▶

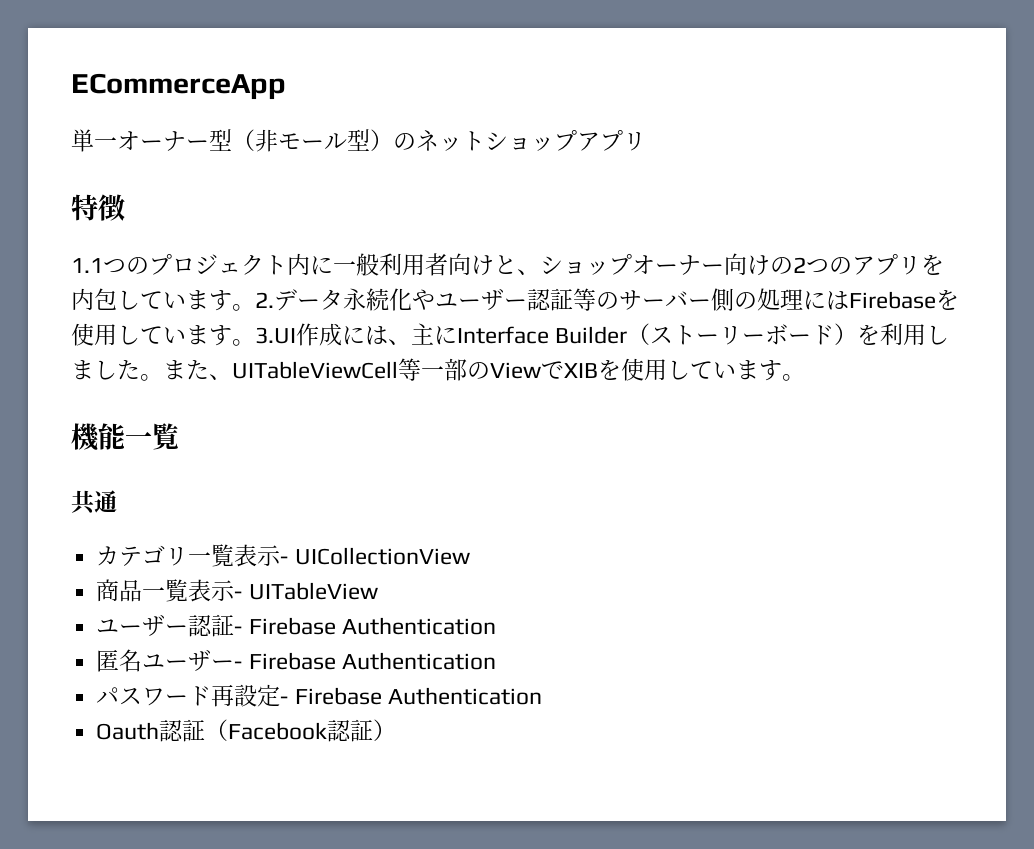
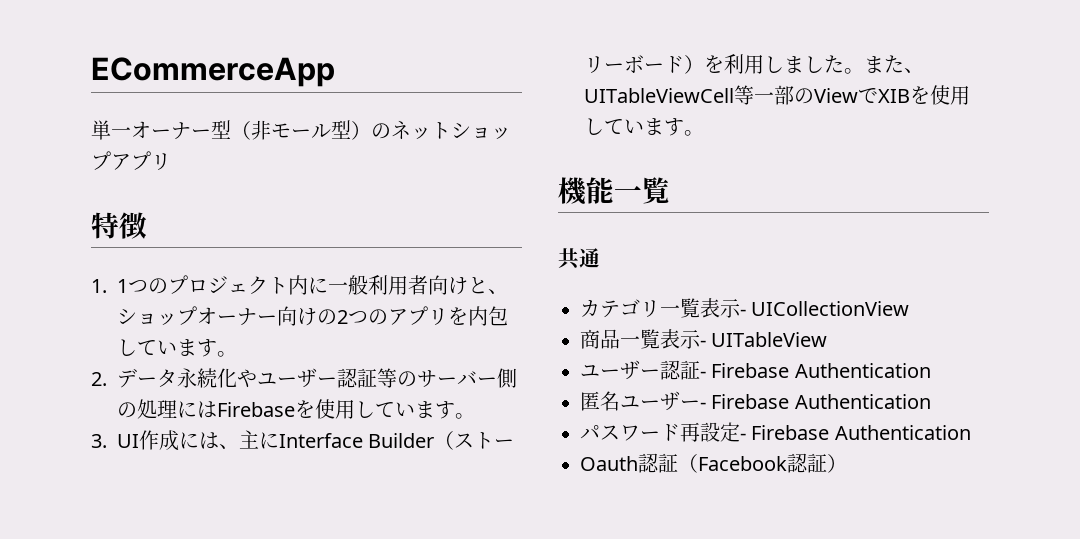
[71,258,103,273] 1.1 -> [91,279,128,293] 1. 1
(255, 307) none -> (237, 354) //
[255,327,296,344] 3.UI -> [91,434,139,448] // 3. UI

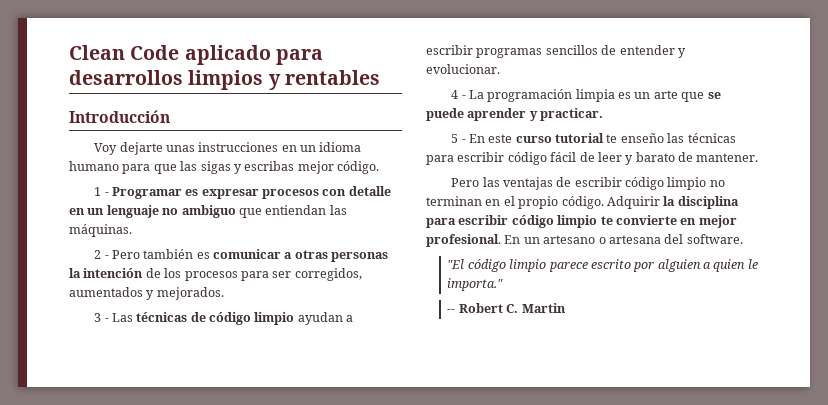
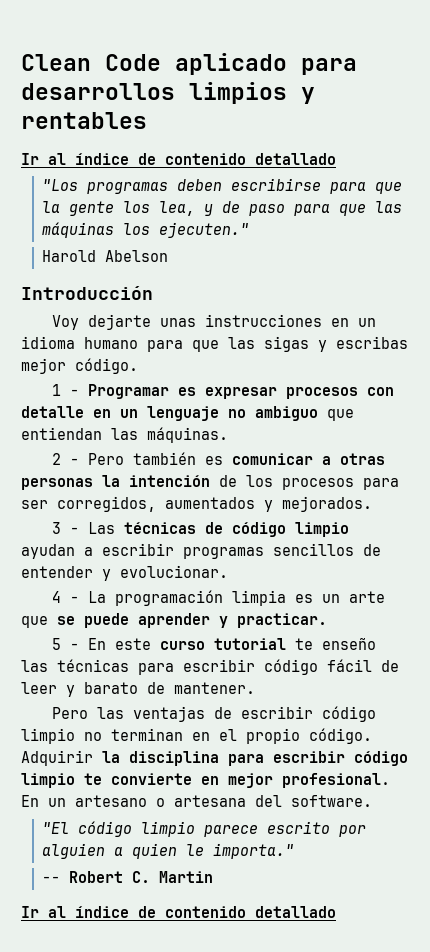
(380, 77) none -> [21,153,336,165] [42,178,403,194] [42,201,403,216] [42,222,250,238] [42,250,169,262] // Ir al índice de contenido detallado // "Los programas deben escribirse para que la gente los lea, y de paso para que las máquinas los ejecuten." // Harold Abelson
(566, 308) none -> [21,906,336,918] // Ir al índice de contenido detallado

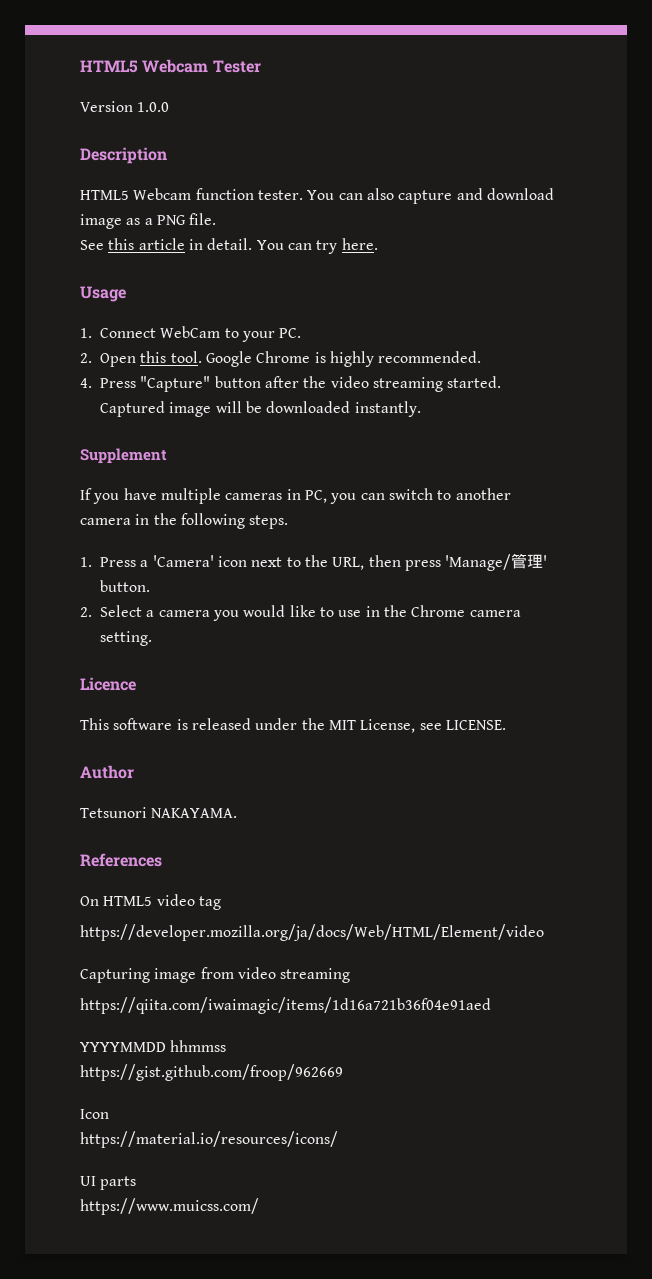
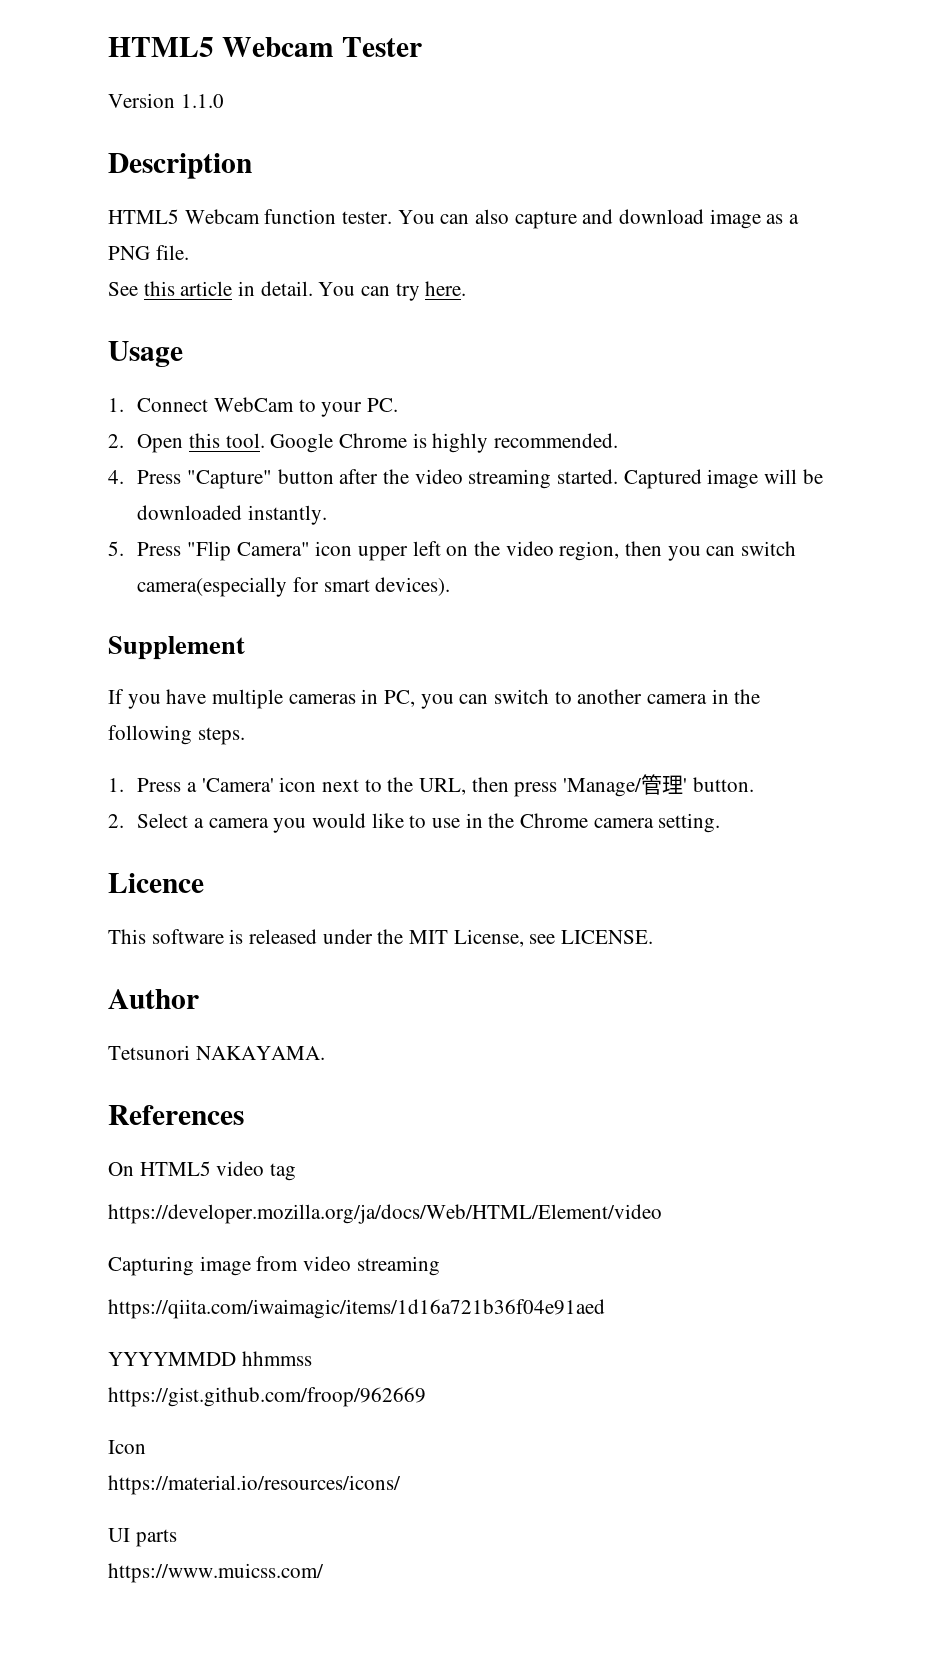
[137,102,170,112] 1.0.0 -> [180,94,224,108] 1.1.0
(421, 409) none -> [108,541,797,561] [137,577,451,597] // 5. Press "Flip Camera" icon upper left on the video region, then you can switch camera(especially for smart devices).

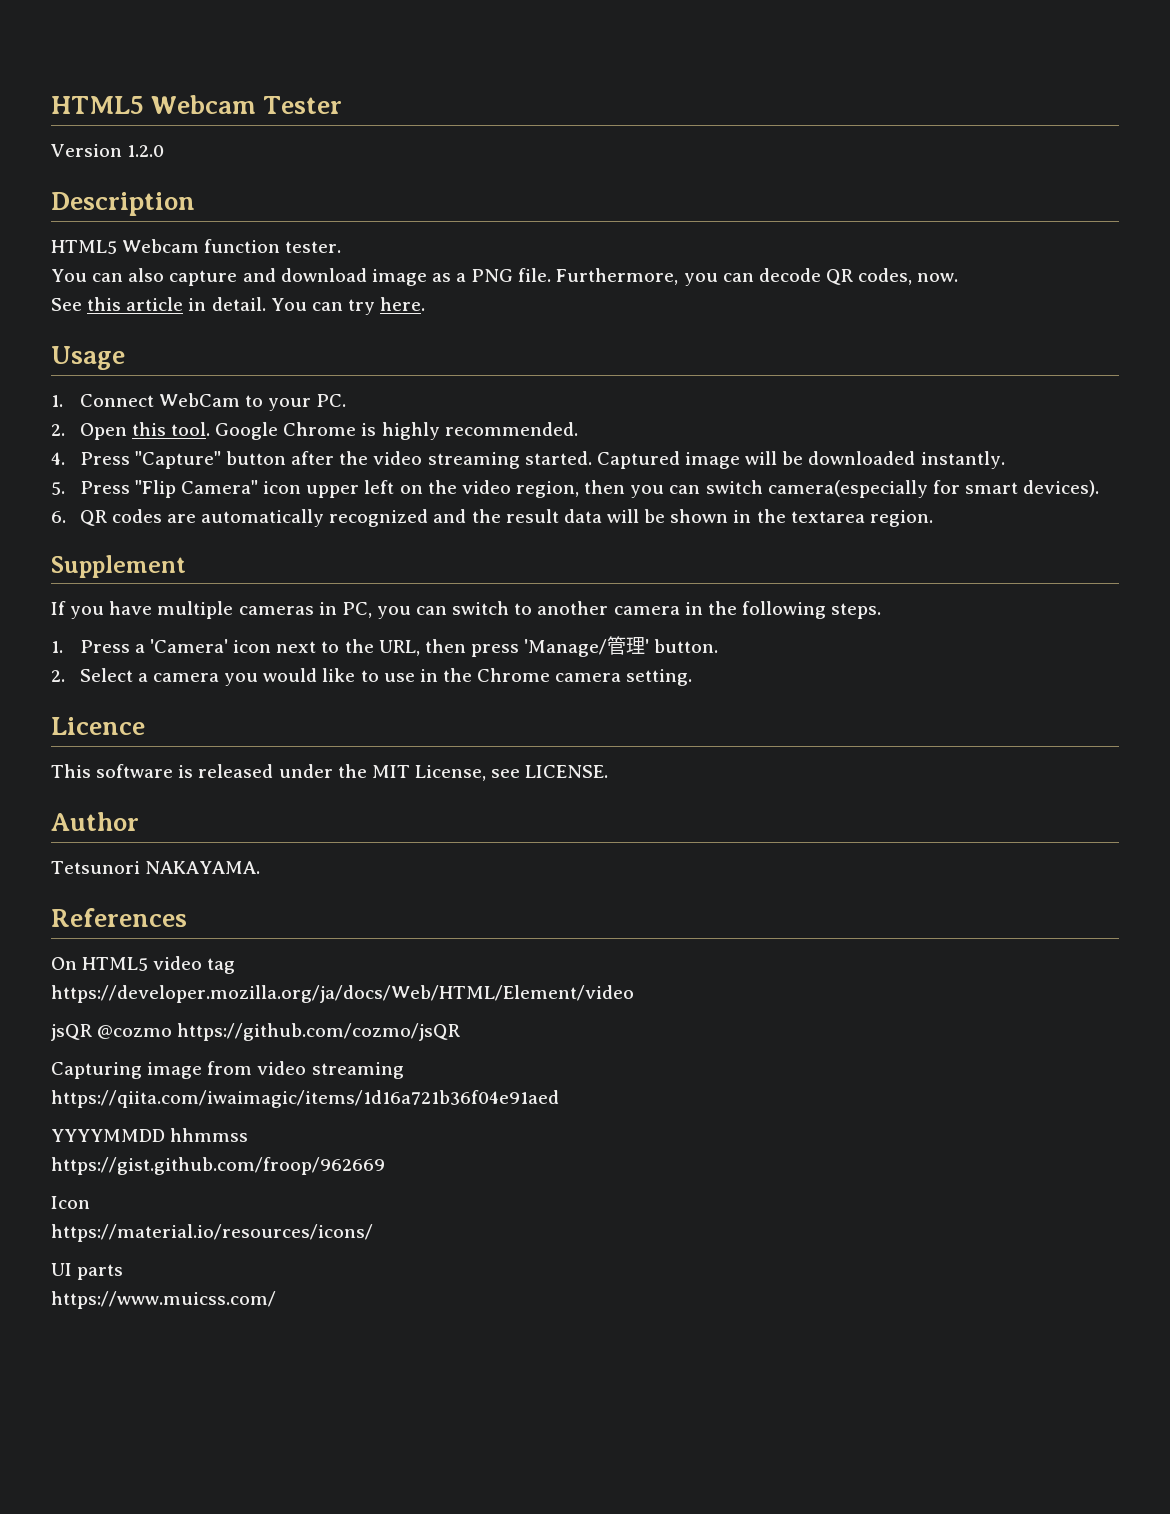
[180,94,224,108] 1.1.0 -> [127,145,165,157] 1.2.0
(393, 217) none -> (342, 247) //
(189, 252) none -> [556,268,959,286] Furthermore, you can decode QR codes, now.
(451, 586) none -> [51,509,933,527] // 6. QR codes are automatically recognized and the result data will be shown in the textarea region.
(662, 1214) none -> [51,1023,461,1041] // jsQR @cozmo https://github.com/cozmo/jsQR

◀

> [Work item]: Although the records contain pictures, return only their text, exactly as written.

> [Answer section]:
[71,258,103,273] 1.1 -> [91,279,128,293] 1. 1
(255, 307) none -> (237, 354) //
[255,327,296,344] 3.UI -> [91,434,139,448] // 3. UI

(380, 77) none -> [21,153,336,165] [42,178,403,194] [42,201,403,216] [42,222,250,238] [42,250,169,262] // Ir al índice de contenido detallado // "Los programas deben escribirse para que la gente los lea, y de paso para que las máquinas los ejecuten." // Harold Abelson
(566, 308) none -> [21,906,336,918] // Ir al índice de contenido detallado

[137,102,170,112] 1.0.0 -> [180,94,224,108] 1.1.0
(421, 409) none -> [108,541,797,561] [137,577,451,597] // 5. Press "Flip Camera" icon upper left on the video region, then you can switch camera(especially for smart devices).

[180,94,224,108] 1.1.0 -> [127,145,165,157] 1.2.0
(393, 217) none -> (342, 247) //
(189, 252) none -> [556,268,959,286] Furthermore, you can decode QR codes, now.
(451, 586) none -> [51,509,933,527] // 6. QR codes are automatically recognized and the result data will be shown in the textarea region.
(662, 1214) none -> [51,1023,461,1041] // jsQR @cozmo https://github.com/cozmo/jsQR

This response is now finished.